Goal of the exercise:
Your task is to print, exactly and only, the lines from the start of the entries below through the line with "31: (3, 19)". Include both ends, but skip the pictures.

Records excerpted from a collection:

◇ ◇ ◇

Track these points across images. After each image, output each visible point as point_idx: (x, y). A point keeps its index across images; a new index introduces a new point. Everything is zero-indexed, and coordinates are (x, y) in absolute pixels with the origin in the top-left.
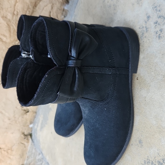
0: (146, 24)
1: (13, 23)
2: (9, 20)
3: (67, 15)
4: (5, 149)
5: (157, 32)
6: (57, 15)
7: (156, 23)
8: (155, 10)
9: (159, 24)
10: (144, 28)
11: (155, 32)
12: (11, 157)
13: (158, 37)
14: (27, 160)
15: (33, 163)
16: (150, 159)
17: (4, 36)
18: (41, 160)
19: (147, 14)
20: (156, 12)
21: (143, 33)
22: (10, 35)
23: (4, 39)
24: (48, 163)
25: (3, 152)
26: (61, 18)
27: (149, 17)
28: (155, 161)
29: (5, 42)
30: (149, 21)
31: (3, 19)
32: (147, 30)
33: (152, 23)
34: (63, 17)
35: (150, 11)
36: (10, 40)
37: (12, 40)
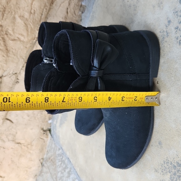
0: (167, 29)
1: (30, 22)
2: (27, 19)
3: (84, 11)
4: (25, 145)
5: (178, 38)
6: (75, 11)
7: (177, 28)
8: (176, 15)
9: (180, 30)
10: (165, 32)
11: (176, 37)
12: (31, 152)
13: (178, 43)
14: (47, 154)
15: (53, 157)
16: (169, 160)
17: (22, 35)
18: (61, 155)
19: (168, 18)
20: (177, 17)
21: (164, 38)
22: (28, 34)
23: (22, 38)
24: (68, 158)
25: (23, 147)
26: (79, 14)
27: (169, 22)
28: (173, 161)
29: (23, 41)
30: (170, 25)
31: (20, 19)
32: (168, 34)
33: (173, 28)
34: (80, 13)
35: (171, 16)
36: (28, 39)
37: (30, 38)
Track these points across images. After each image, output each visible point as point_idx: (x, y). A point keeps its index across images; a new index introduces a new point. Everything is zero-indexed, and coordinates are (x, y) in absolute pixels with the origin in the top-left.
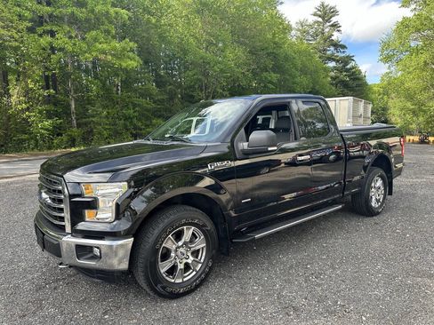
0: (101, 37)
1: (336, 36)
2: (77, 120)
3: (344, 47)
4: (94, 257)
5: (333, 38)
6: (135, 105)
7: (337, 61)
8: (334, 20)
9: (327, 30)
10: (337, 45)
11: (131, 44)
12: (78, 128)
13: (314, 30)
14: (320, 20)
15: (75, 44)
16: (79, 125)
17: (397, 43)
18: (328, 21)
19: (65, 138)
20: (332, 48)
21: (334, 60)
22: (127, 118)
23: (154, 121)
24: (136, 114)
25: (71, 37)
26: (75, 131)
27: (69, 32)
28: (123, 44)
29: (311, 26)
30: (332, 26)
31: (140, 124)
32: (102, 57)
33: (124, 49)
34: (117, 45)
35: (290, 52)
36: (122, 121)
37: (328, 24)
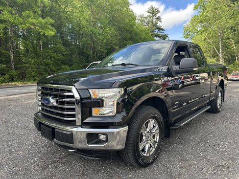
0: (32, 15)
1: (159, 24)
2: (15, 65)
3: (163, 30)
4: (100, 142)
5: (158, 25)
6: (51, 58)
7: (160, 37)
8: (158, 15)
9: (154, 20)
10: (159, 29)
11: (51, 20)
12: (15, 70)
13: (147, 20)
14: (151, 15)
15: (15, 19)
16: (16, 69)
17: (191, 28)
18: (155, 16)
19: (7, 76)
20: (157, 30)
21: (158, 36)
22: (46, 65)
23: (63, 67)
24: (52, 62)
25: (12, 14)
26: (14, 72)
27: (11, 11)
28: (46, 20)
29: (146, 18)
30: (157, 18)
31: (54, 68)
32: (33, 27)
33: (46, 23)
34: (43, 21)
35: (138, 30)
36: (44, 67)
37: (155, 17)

◇ ◇ ◇

Response area:
Track these points across images. After each image, output each visible point as point_idx: (x, y). A point keeps its index across images; a new index introduces a new point. Everything is zero-indexed, and coordinates are (x, y) in absolute pixels with the origin in the top-left.
0: (146, 24)
1: (13, 23)
2: (9, 20)
3: (67, 15)
4: (5, 149)
5: (157, 32)
6: (57, 15)
7: (156, 23)
8: (155, 10)
9: (159, 24)
10: (144, 28)
11: (155, 32)
12: (11, 157)
13: (158, 37)
14: (27, 160)
15: (33, 163)
16: (150, 159)
17: (4, 36)
18: (41, 160)
19: (147, 14)
20: (156, 12)
21: (143, 33)
22: (10, 35)
23: (4, 39)
24: (48, 163)
25: (3, 152)
26: (61, 18)
27: (149, 17)
28: (155, 161)
29: (5, 42)
30: (149, 21)
31: (3, 19)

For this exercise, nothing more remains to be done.